--- Task to complete ---
In the listing below, identify each line with the word "left" and return those lines.

*** Working data Section Begins ***

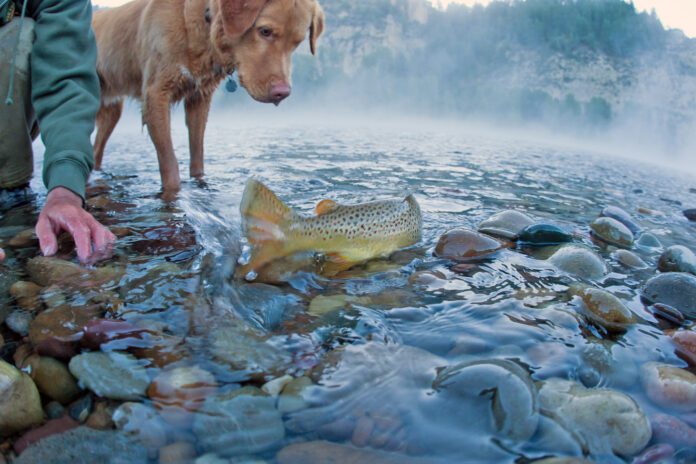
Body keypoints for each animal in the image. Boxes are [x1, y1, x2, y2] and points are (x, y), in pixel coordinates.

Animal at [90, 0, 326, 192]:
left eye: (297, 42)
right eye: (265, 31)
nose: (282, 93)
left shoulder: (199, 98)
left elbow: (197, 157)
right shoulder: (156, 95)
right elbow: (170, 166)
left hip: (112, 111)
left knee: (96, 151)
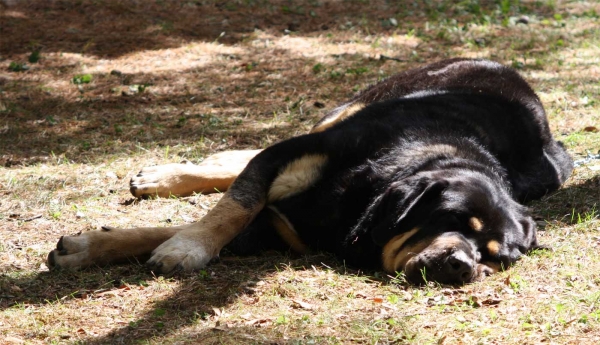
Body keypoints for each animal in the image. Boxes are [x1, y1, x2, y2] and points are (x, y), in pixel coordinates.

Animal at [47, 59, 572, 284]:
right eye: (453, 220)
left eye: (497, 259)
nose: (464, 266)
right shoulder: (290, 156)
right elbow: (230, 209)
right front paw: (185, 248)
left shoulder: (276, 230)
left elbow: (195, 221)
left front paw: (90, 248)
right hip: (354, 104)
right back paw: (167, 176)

*** Working data Section Ends ***

--- Response to this exercise ---
left eye: (297, 42)
left shoulder: (199, 98)
left elbow: (197, 157)
left hip: (112, 111)
left knee: (96, 151)
left eye: (497, 259)
left shoulder: (276, 230)
left elbow: (195, 221)
left front paw: (90, 248)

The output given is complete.